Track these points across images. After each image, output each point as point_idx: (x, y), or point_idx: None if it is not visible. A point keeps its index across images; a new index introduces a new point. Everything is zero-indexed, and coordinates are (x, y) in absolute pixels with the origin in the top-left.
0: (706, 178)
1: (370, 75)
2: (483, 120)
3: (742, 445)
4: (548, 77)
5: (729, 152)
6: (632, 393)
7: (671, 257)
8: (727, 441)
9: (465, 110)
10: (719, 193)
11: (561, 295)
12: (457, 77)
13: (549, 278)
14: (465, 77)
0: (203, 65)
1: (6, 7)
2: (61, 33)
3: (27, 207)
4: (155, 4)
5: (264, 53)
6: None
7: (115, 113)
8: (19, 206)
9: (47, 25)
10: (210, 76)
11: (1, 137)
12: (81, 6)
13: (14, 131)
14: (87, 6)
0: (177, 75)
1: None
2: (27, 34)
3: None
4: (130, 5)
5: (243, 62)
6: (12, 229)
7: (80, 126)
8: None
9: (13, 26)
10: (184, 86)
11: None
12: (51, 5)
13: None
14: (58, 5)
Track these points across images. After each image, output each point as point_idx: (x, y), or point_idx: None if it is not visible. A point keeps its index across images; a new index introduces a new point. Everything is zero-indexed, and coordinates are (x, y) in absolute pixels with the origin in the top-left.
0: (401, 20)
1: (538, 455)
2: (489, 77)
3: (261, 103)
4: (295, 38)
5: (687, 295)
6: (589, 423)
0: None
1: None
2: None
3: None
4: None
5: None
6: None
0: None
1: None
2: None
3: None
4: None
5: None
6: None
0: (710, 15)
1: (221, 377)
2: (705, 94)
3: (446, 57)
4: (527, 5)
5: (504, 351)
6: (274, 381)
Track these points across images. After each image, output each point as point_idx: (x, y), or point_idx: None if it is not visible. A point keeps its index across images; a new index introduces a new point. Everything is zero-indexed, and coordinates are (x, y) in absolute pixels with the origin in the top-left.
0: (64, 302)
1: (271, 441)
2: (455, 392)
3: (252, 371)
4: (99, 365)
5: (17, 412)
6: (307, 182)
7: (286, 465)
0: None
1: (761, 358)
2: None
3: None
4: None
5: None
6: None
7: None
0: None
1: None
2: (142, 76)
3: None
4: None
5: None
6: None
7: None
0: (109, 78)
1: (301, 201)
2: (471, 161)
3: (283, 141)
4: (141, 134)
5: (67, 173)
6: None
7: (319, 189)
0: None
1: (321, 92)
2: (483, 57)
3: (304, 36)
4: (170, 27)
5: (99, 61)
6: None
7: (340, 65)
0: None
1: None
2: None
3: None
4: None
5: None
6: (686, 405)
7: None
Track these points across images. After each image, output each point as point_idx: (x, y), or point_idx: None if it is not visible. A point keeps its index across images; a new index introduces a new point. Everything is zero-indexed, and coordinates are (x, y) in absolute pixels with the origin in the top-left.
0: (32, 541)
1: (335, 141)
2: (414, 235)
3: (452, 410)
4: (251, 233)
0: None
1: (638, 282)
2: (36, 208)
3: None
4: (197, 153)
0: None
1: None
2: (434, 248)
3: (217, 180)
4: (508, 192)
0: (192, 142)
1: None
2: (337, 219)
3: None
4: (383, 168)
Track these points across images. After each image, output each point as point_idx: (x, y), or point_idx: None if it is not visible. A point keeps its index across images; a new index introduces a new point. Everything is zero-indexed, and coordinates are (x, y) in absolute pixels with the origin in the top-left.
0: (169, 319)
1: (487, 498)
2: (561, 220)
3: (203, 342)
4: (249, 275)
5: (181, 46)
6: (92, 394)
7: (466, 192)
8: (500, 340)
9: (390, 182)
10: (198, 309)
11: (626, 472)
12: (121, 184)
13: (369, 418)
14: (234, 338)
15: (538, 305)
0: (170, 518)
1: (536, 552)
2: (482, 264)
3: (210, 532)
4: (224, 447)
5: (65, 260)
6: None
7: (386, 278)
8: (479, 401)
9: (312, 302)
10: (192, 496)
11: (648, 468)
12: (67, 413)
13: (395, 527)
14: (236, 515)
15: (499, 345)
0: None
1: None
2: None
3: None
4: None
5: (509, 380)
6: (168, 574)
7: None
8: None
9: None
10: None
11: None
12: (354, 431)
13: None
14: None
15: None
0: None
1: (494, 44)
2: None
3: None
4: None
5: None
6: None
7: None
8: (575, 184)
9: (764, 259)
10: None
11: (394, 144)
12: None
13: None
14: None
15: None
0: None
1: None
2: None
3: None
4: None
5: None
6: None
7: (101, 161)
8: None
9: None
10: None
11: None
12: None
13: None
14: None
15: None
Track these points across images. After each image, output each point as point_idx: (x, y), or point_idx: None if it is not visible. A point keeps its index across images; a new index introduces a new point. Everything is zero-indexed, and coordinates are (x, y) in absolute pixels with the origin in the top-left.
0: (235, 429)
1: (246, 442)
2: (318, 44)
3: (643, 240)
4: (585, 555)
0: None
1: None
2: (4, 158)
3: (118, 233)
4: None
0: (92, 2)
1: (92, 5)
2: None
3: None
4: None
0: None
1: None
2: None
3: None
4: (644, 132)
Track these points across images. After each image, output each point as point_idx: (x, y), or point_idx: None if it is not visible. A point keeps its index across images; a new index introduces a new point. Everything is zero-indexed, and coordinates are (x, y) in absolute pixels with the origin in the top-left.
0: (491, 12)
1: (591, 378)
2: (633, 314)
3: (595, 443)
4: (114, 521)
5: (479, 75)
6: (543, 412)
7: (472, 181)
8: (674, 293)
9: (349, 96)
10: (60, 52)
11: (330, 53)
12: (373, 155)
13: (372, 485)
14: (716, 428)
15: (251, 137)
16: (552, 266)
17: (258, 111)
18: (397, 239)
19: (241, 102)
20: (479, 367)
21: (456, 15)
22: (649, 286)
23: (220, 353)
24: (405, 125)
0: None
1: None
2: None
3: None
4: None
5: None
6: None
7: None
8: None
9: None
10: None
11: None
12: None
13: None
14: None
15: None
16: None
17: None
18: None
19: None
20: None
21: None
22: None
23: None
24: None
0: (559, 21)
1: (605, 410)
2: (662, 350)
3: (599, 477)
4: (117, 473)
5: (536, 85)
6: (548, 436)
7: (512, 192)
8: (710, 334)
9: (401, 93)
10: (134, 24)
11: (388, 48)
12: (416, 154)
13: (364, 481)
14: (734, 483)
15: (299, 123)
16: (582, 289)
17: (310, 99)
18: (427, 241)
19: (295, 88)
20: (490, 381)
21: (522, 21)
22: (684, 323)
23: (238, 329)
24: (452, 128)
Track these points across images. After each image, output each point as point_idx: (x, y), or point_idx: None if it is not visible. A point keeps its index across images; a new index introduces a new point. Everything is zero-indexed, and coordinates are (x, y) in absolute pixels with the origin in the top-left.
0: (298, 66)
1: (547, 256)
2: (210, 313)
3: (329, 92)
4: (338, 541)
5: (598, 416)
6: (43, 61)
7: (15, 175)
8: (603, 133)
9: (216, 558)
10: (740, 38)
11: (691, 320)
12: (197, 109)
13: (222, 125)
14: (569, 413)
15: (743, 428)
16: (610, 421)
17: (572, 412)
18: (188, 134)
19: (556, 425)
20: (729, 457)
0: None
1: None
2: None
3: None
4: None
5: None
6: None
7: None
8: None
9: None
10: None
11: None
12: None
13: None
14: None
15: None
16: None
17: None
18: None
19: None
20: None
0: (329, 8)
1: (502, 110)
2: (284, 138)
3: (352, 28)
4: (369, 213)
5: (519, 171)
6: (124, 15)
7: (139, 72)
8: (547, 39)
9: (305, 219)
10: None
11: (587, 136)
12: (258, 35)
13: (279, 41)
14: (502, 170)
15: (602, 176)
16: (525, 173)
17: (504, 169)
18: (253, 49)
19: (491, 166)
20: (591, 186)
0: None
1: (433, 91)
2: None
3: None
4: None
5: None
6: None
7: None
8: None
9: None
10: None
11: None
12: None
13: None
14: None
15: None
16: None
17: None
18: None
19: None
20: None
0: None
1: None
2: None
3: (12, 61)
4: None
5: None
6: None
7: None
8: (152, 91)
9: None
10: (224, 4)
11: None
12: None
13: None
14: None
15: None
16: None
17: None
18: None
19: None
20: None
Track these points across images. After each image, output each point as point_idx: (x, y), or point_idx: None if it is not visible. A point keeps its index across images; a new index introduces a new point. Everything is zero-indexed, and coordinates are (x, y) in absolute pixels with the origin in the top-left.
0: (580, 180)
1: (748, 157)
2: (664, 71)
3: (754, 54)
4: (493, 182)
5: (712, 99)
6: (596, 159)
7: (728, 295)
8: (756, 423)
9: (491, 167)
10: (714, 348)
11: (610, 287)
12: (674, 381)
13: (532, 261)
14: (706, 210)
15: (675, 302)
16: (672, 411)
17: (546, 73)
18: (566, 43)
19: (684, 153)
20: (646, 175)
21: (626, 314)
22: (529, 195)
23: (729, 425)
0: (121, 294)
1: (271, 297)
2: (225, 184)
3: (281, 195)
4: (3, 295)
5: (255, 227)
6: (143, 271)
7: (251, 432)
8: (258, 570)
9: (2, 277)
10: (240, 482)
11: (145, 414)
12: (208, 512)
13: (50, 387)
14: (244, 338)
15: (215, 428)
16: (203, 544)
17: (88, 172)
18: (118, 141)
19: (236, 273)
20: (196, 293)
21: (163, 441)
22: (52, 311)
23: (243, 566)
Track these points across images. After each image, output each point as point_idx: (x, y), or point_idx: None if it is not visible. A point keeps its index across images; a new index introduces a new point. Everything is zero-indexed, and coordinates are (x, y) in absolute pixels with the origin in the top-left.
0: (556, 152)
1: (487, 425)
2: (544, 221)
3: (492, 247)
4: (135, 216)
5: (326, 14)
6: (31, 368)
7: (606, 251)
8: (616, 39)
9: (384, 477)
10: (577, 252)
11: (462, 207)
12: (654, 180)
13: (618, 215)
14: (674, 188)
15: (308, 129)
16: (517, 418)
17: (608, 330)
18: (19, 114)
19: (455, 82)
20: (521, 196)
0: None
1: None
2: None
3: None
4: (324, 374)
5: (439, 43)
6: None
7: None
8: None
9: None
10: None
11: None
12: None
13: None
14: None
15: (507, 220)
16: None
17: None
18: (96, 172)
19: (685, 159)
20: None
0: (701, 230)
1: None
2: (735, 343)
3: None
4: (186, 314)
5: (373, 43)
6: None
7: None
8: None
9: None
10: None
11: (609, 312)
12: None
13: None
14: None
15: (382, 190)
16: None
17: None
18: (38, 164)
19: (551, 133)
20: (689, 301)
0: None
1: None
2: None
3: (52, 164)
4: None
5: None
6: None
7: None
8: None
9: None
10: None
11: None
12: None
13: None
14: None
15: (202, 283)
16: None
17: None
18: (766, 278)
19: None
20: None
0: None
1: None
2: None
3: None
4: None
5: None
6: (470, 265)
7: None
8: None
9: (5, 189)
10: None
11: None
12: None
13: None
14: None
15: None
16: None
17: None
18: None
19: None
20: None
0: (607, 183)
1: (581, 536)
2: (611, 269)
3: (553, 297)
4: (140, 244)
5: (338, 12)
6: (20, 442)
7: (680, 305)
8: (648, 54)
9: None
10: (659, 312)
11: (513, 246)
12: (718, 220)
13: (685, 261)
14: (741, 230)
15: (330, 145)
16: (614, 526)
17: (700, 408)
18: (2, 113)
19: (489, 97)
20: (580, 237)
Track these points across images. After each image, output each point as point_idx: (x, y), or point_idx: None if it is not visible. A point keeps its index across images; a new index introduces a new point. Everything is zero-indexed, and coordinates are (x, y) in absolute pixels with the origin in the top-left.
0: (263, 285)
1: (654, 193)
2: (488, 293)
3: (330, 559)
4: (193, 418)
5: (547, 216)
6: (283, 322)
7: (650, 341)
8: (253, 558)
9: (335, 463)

* _Given request_: Please quote the records word for word, starting at their very beginning and ending with the line that contains "6: (274, 381)", including both of those lines.

* _Right answer_:
Track these points across images. After each image, output each point as point_idx: (x, y), or point_idx: None if it is not visible. A point keeps its index across images; a new index introduces a new point. Everything is zero-indexed, and coordinates are (x, y) in absolute pixels with the origin in the top-left.
0: (706, 178)
1: (370, 75)
2: (483, 120)
3: (742, 445)
4: (548, 77)
5: (729, 152)
6: (632, 393)
7: (671, 257)
8: (727, 441)
9: (465, 110)
10: (719, 193)
11: (561, 295)
12: (457, 77)
13: (549, 278)
14: (465, 77)
0: (203, 65)
1: (6, 7)
2: (61, 33)
3: (27, 207)
4: (155, 4)
5: (264, 53)
6: None
7: (115, 113)
8: (19, 206)
9: (47, 25)
10: (210, 76)
11: (1, 137)
12: (81, 6)
13: (14, 131)
14: (87, 6)
0: (177, 75)
1: None
2: (27, 34)
3: None
4: (130, 5)
5: (243, 62)
6: (12, 229)
7: (80, 126)
8: None
9: (13, 26)
10: (184, 86)
11: None
12: (51, 5)
13: None
14: (58, 5)
Track these points across images. After each image, output each point as point_idx: (x, y), or point_idx: None if it is not visible. A point keeps its index across images; a new index introduces a new point. Everything is zero-indexed, and coordinates are (x, y) in absolute pixels with the origin in the top-left.
0: (401, 20)
1: (538, 455)
2: (489, 77)
3: (261, 103)
4: (295, 38)
5: (687, 295)
6: (589, 423)
0: None
1: None
2: None
3: None
4: None
5: None
6: None
0: None
1: None
2: None
3: None
4: None
5: None
6: None
0: (710, 15)
1: (221, 377)
2: (705, 94)
3: (446, 57)
4: (527, 5)
5: (504, 351)
6: (274, 381)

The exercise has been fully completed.